5 Things You Need To Know Before Buying A Used KTM Bike
While owning a KTM bike promises to be an exciting prospect, there’s a lot you need to know before bringing a used one home
The reason riders love the concept of riding is mainly the wind in their face… er, helmet… experience coupled with the sense of freedom and sheer entertainment. And what’s better than experiencing all of this on a KTM bike? The Austrian marque introduced an insane price to performance ratio with its offerings when it debuted in India back in 2012.
However, now, with the prices of all its products inching towards the premium side of the spectrum, it isn’t a bad idea to pick up a used KTM bike, as they’re prone to rapid depreciation, and you can get yourself a good deal. That said, with this being a high-performance machine, there are a few things you have to keep in mind before bringing one home.

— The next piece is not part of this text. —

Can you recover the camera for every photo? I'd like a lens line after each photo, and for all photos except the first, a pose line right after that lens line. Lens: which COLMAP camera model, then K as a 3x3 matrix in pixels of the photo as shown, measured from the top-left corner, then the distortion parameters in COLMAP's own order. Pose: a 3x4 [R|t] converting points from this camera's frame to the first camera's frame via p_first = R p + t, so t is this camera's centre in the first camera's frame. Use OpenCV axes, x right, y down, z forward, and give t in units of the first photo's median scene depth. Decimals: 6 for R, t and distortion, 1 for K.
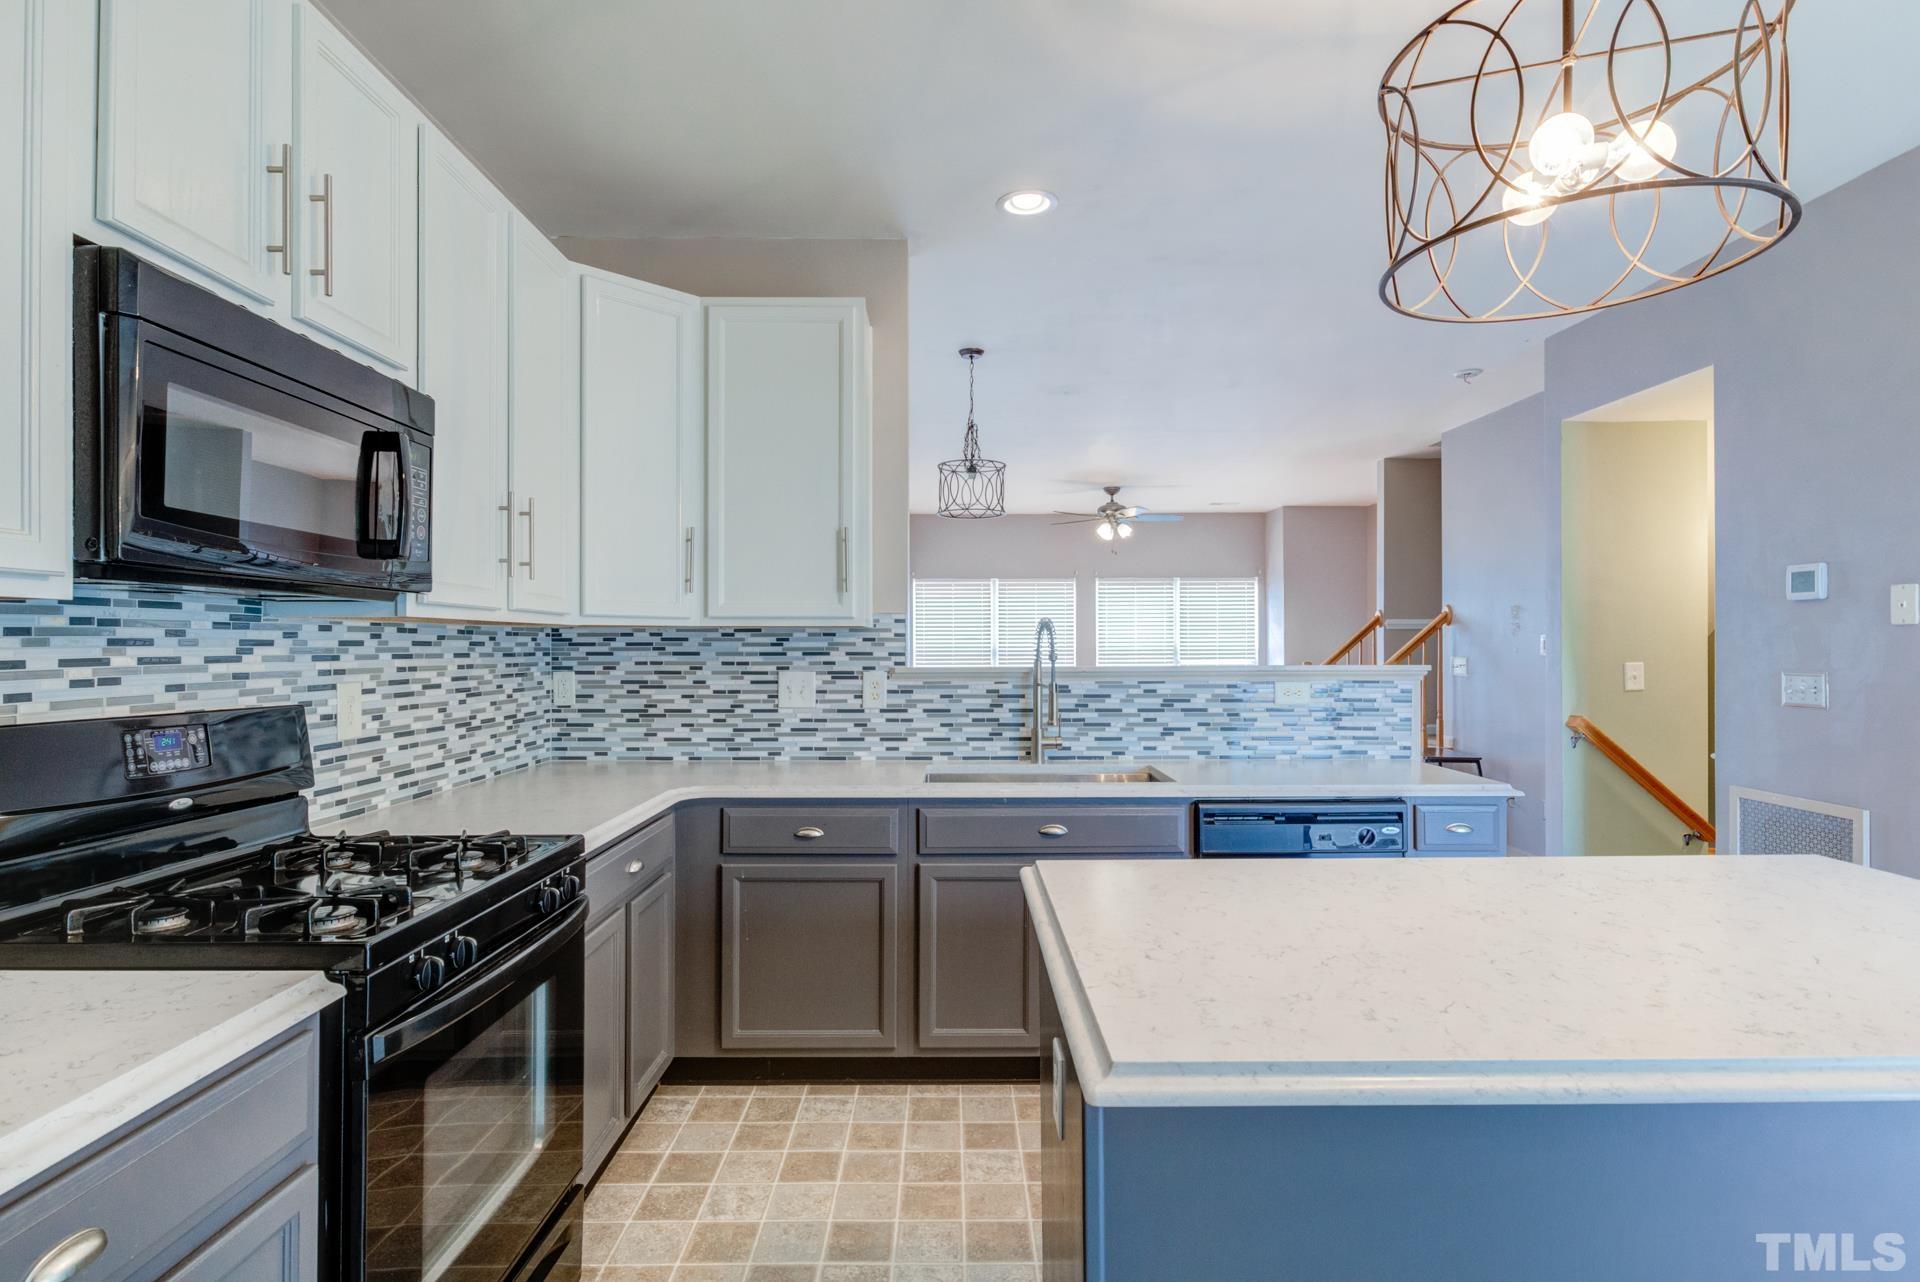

Before we dive into the specifics, ensure that the ownership title of the used KTM bike you’re looking at is clean and up to date with all its paperwork. Here are five tips and tricks that will help you shortlist the right bike.
Grab A Steal Deal
KTM bikes depreciate massively, and hence you would be able to capitalise on massive savings buying a used KTM bike when compared to a new bike. For instance, a five-year-old KTM 200 Duke will be priced around Rs 70,000-80,000. Although, ensure to check the service history and also have it inspected before making your decision.
Easy To Source Parts
KTM bikes have remained largely unchanged over the years and sourcing parts is hardly an issue. For example, the KTM RC 200 has remained mostly the same from 2014 to 2021. Hence, there are enough people to help you with the upkeep of the bike, be it KTM service or independent garages.
High Performance, High Wear And Tear
There’s no doubt that KTM bikes are fast. However, the downside of this is that KTM bikes are also easily subjected to higher wear and tear. With KTM service centres being digitised since their inception, accessing service history of the bike should be relatively easy. While the engine cylinder is forged, the head gasket and piston rings can wear out quite quickly if abused and can be a big expense to fix.
While all KTM bikes get impressive hardware, like 43mm WP upside down fork and Bybre brakes, these components undergo massive abuse owing to our pothole ridden roads. As a result, the fragile suspension oil seals are prone to leakage, which is a cumbersome fix. So keep an eye out for leaky oil seals on the USD forks, and also check for scoring marks on the fork stanchions, as these are expensive parts to replace.
The earlier examples of the smaller capacity KTMs – 200 Duke and RC 200 – were not equipped with ABS, even as an option. 2019 saw a major revamp in this area, with the smaller bikes like 125 Duke, 200 Duke, 250 Duke and RC 200 being equipped with single-channel ABS at a small premium. We'd recommend getting KTM bikes post 2019 in the interest of safety.